Zachary Kirkhorn, CFO
Sequential market improvement – margin improvement.
Elon Musk, CEO
Yes.
Zachary Kirkhorn, CFO
Yes. The three things that you mentioned, I had a little bit of a hard time hearing the full question here because we're having a bit of network difficulty in the room. I'll do my best here. When we look at margin, we just look at credits as you have, so I agree with that. Model Y ramping, bringing down overall gross margin, I agree with that as well. It was lower than the overall average, and that will increase with time. Shutdown and efficiencies in both Shanghai and in Fremont also weighed on margin. The Shanghai margin was below the average as well. Even though it's increasing quickly and approaching Model 3, it still is below the average. I think the sentiment of your question was, if you were to remove those factors, was there a sequential increase in gross margin. I haven't specifically calculated that, but I think your intuition is right. We saw strength in gross margin across the board, as I mentioned. S and X gross margins continue to improve despite slightly lower volumes there and higher fixed cost amortization. There's good progress happening, both on the ASP side and the cost reduction side for our products and production. I think this also lends itself to the power of the gross profit contribution to the company once we get through these inefficiencies, we get them up and running again, we increase capacity so we can spread out fixed costs and continue to execute on cost reductions on our products, we feel very optimistic about that path going forward.
Pierre Ferragu, Analyst
Thanks.

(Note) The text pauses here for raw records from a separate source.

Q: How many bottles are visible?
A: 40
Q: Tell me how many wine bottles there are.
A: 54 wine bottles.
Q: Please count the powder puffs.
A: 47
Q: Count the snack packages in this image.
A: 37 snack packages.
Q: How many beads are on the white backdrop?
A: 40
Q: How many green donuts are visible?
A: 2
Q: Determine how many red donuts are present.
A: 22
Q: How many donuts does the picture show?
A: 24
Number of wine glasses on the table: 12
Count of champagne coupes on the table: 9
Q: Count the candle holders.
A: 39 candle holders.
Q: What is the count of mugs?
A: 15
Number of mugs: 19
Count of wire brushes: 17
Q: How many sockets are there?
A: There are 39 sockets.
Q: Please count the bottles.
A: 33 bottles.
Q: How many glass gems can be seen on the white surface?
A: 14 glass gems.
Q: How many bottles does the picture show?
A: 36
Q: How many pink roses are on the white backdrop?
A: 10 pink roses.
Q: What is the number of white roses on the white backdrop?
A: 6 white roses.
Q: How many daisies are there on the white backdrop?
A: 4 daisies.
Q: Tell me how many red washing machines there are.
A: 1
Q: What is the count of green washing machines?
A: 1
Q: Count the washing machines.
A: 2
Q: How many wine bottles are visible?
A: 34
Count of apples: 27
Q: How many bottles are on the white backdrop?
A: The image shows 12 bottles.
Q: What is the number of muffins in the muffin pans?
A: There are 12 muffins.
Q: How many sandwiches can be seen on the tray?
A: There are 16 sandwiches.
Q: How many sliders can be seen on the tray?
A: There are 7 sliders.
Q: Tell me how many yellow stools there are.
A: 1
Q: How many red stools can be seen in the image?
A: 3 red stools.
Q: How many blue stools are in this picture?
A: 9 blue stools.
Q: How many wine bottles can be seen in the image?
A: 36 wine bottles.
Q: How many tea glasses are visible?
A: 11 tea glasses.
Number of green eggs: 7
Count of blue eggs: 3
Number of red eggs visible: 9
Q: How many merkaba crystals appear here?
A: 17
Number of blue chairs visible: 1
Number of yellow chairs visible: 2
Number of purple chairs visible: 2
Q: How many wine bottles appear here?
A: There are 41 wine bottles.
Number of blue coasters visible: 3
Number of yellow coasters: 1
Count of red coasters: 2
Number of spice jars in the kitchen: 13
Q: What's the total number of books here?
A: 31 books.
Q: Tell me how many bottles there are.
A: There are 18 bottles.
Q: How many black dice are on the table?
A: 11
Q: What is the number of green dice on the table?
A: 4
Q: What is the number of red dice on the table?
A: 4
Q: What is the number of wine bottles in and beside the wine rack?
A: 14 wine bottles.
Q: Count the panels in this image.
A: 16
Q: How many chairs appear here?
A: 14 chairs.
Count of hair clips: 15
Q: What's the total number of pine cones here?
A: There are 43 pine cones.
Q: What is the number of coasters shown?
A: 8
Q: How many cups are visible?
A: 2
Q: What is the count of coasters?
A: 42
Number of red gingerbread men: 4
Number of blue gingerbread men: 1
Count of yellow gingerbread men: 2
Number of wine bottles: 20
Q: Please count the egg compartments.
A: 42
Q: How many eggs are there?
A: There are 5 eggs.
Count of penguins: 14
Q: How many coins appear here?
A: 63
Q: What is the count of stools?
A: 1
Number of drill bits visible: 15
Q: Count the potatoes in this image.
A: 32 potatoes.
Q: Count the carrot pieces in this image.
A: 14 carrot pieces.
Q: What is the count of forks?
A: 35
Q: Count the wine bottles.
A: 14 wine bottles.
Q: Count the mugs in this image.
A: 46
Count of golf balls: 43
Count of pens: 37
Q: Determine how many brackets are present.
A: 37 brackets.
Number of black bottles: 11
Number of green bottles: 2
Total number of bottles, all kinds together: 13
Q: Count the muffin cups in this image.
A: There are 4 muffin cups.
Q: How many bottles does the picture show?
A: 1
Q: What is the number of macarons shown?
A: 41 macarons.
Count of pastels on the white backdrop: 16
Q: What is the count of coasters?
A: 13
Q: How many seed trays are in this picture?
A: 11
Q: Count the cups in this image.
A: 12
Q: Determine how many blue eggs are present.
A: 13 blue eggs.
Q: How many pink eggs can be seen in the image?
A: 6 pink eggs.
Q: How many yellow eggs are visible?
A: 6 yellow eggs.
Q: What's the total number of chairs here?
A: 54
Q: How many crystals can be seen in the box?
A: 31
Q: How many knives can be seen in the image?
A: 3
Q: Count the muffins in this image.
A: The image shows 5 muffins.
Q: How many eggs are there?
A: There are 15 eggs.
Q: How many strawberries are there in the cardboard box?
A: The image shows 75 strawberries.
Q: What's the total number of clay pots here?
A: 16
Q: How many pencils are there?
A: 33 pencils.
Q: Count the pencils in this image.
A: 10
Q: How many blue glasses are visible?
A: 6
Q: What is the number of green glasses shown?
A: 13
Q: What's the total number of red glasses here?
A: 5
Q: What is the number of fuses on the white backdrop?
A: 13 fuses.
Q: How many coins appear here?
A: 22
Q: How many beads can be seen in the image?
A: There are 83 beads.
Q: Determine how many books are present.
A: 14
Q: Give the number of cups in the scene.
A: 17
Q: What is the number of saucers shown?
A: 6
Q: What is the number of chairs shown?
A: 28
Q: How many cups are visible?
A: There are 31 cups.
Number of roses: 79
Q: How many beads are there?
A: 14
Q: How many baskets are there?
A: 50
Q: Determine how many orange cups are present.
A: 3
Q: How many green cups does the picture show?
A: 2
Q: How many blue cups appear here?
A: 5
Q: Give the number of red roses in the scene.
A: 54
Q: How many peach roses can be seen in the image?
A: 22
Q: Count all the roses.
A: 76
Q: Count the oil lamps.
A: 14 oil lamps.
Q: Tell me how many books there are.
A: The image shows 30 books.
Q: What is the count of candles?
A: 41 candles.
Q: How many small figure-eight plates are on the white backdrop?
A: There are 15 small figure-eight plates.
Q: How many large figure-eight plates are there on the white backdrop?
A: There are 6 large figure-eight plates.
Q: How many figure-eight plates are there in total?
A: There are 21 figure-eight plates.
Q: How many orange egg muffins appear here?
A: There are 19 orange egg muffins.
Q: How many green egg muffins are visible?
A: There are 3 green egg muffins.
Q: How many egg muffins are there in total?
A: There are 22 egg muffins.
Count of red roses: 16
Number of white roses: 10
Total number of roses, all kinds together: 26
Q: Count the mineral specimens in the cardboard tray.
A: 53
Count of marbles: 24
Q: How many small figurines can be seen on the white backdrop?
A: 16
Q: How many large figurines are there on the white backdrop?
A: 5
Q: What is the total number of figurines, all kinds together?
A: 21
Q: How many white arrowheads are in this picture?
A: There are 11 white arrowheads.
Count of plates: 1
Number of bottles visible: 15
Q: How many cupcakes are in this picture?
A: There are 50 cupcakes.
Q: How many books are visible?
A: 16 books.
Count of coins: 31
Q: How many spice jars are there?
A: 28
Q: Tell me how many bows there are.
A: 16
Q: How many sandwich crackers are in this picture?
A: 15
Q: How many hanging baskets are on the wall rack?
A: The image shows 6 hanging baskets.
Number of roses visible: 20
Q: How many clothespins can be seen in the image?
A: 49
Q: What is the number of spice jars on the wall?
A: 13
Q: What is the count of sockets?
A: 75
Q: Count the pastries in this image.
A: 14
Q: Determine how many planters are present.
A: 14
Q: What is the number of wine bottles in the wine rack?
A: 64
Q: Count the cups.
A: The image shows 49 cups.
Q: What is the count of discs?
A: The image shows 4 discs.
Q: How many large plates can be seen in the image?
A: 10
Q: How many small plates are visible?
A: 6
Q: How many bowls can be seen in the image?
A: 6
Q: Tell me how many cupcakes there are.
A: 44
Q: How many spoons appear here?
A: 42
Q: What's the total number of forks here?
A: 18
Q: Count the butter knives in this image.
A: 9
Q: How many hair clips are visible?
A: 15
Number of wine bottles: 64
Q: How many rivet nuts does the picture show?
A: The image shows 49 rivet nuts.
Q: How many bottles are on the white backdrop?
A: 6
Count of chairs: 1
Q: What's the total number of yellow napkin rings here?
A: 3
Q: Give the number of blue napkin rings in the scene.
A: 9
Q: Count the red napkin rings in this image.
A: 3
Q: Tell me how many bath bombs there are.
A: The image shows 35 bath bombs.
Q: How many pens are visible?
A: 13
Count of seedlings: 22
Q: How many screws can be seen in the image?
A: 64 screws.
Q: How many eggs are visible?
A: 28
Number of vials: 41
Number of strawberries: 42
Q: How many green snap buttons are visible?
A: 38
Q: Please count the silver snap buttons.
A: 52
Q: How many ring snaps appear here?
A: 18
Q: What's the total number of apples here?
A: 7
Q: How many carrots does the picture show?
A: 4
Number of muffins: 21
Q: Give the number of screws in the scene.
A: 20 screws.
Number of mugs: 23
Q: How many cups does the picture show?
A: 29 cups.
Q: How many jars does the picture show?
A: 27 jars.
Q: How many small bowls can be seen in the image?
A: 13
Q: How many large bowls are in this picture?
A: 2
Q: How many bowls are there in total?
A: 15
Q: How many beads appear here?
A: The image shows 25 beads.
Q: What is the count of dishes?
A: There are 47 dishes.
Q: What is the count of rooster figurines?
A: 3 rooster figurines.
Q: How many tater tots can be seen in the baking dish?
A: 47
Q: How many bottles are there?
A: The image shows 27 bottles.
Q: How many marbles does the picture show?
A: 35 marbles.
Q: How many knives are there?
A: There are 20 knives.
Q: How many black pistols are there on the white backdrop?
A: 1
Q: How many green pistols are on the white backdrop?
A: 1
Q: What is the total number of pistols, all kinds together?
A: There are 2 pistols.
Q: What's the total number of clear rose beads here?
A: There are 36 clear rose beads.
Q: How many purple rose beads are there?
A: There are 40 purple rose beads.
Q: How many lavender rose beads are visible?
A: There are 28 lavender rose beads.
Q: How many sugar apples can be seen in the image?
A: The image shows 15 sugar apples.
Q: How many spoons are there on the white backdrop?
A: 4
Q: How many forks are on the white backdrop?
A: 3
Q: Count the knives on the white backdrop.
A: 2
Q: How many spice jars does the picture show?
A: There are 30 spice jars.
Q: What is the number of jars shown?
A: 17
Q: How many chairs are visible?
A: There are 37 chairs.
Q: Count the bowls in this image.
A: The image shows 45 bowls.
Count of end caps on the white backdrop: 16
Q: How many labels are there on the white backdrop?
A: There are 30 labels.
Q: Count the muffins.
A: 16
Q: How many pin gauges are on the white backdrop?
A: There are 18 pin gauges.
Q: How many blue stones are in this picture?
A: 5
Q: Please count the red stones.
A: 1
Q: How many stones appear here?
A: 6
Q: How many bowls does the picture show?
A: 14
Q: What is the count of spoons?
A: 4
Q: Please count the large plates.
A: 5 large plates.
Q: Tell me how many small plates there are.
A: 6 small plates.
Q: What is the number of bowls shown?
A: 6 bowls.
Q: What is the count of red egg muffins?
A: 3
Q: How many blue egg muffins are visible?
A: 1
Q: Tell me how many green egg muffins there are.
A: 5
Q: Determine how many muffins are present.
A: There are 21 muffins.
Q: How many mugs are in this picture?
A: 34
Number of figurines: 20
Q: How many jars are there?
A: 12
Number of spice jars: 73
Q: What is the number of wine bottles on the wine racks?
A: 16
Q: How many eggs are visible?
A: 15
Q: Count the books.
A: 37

And I had a quick follow-up on energy storage, if you can hear me well. I think like – I can't remember – I think from the very first days I heard you on the call, you've always mentioned that demand for energy storage is always outstripping supply, and you have more orders than you can make. So I'm kind of thinking there should be an inflection point in that business at some point, and it's going to be driven by your ability to add much more manufacturing capacity like battery manufacturing capacity. At a high level, how are you thinking about that inflection point in terms of timeline?
Zachary Kirkhorn, CFO
In terms of timeline, I think what we've been doing with both our partners and internally is looking at how to reduce the fundamentally the cost of investments in new sales capacity because when you look at a car – a vehicle product, there's a lot of things in the vehicle besides the cells. When you look at an energy storage product, it's really just the cells. To really grow the energy storage business, it's all about cell investments. That's what we've been focused on. Not to give too much away, but that will be one of the things we address in Battery Investor Day: how we're focused on that. When we have that in the place we want, it will be a lot easier to scale that business.
Martin Viecha, Senior Director for Investor Relations
Thank you very much for all your great questions. Unfortunately, this is all the time we have today, and we'll speak to you again in three months' time. Thank you very much, and have a good day.
Operator, Operator
Ladies and gentlemen, this concludes today's conference call. Thank you for your participation. You may now disconnect.